- [Exercise text]
=== Begin Enclosure ===
The question to us is not whether or not we should trade, but how to do it so that it leads to a prosperous and democratic region in which all citizens share in the benefits of economic growth and development. That's the key to the whole thing. [Dick Martin, 26:1610]

Trade liberalization undeniably generates economic benefits; however, these benefits are not distributed equally. Some interests gain while others lose. Nowhere is this more obvious than in the impact of trade on the labour market. This Chapter discusses the impact of trade liberalization on workers, especially in terms of structural unemployment. It also addresses concerns voiced by several witnesses pertaining to trade liberalization and its potential for diluting the quality of labour standards enjoyed in this country.

Labour Market Adjustment

The economic benefits of trade are becoming increasingly familiar to Canadians. National income is enhanced when countries specialize in the production of the tradable goods and services that they find relatively least costly to produce, while importing the goods and services that are relatively more expensive to produce. Such specialization also permits the firms of these countries to exploit economies of scale, something that is particularly important to a country like Canada, where the domestic market is small. Trade liberalization also attracts new investment and this, too, creates jobs. The Canadian economy has become increasingly dependent on international trade, which now accounts for almost two-fifths of gross domestic product (GDP), and, in 1998, Canada was the most trade-oriented of the G7 countries. As noted elsewhere in this Report, approximately one-third of all jobs in Canada depend on exports. In addition, it is estimated that 11,000 jobs are either sustained or created for every $1 billion in new exports.1 The Departments of Industry Canada and Foreign Affairs and International Trade estimate that, over a five-year period, an increase of $1 billion in new investment in Canada from abroad creates up to 45,000 jobs and increases GDP by some $4.5 billion. It is also thought that foreign direct investment is the impetus for one job in ten and approximately 50% of Canada's total exports.2

While trade is undeniably vital to this country's economy and its labour market, a Free Trade Area of the Americas (FTAA) would in all likelihood have a small impact on employment in Canada; the volume of two-way trade between Canada and non-NAFTA countries of the Western Hemisphere was less than 2% of total Canadian two-way trade in 1997.3 The situation is much like that prior to Canada's improved access to the Mexican market under the North American Free Trade Agreement (NAFTA). Trade liberalization with Mexico was expected to increase Canadian GDP only marginally;4 hence, the impact on employment was also expected to be quite small.
=== End Enclosure ===
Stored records
=== Begin Enclosure ===
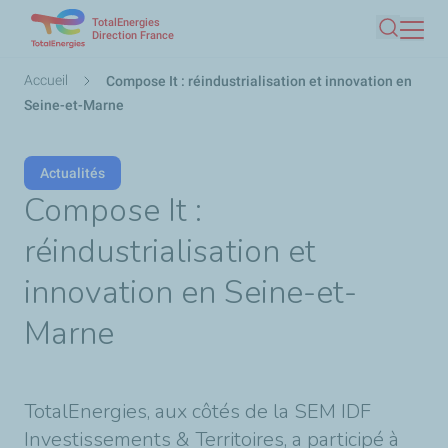
TotalEnergies
Aller
Direction France
Recherc
au
contenu
Fil
Accueil
Compose It : réindustrialisation et innovation en
principal
d'Ariane
Seine-et-Marne
Actualités
Compose It :
réindustrialisation et
innovation en Seine-et-
Marne
TotalEnergies, aux côtés de la SEM IDF
Investissements & Territoires, a participé à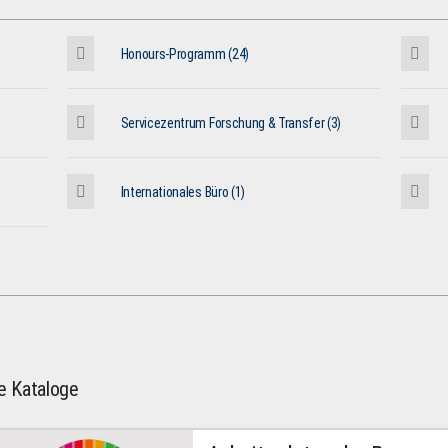
Honours-Programm (24)
Servicezentrum Forschung & Transfer (3)
Internationales Büro (1)
le Kataloge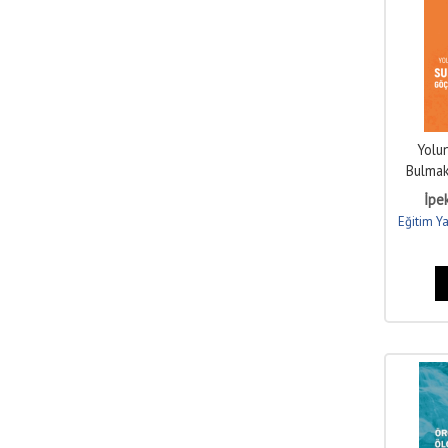
Yolu
Bulmak
Gö
İpe
Eğitim Ya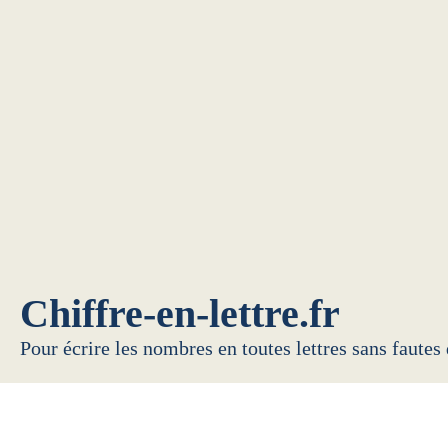
Chiffre-en-lettre.fr
Pour écrire les nombres en toutes lettres sans fautes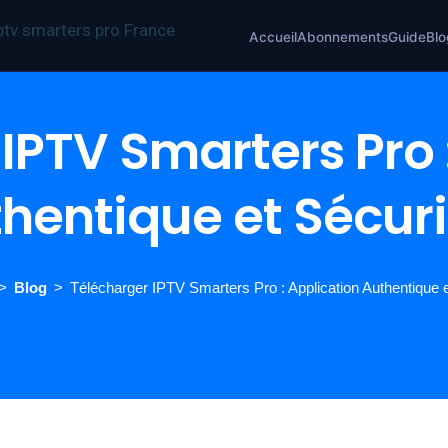
Accueil
Abonnements
Guide
Blo
IPTV Smarters Pro 
hentique et Sécur
Blog
Télécharger IPTV Smarters Pro : Application Authentique 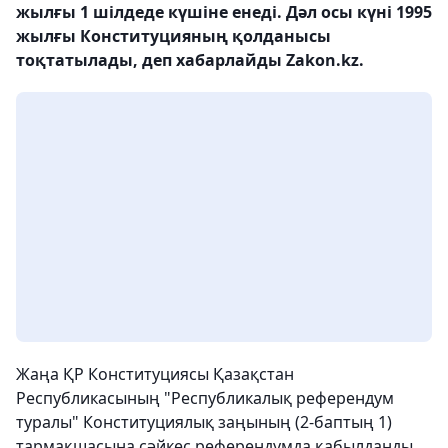
жылғы 1 шілдеде күшіне енеді. Дәл осы күні 1995
жылғы Конституцияның қолданысы
тоқтатылады, деп хабарлайды Zakon.kz.
Жаңа ҚР Конституциясы Қазақстан
Республикасының "Республикалық референдум
туралы" Конституциялық заңының (2-баптың 1)
тармақшасына сәйкес референдумда қабылданды.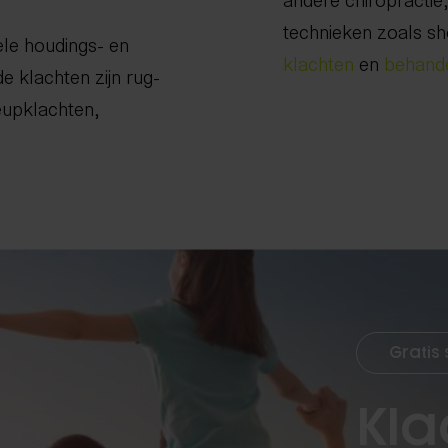
technieken zoals s
ele houdings- en
klachten
en
behand
 klachten zijn rug-
eupklachten,
Gratis
Kla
=== End Enclosure ===
Reproduce the passage on trade and the labor market from "The question to" up to and including "in this country.". This data isn't needed.

- [Solution]
The question to us is not whether or not we should trade, but how to do it so that it leads to a prosperous and democratic region in which all citizens share in the benefits of economic growth and development. That's the key to the whole thing. [Dick Martin, 26:1610]

Trade liberalization undeniably generates economic benefits; however, these benefits are not distributed equally. Some interests gain while others lose. Nowhere is this more obvious than in the impact of trade on the labour market. This Chapter discusses the impact of trade liberalization on workers, especially in terms of structural unemployment. It also addresses concerns voiced by several witnesses pertaining to trade liberalization and its potential for diluting the quality of labour standards enjoyed in this country.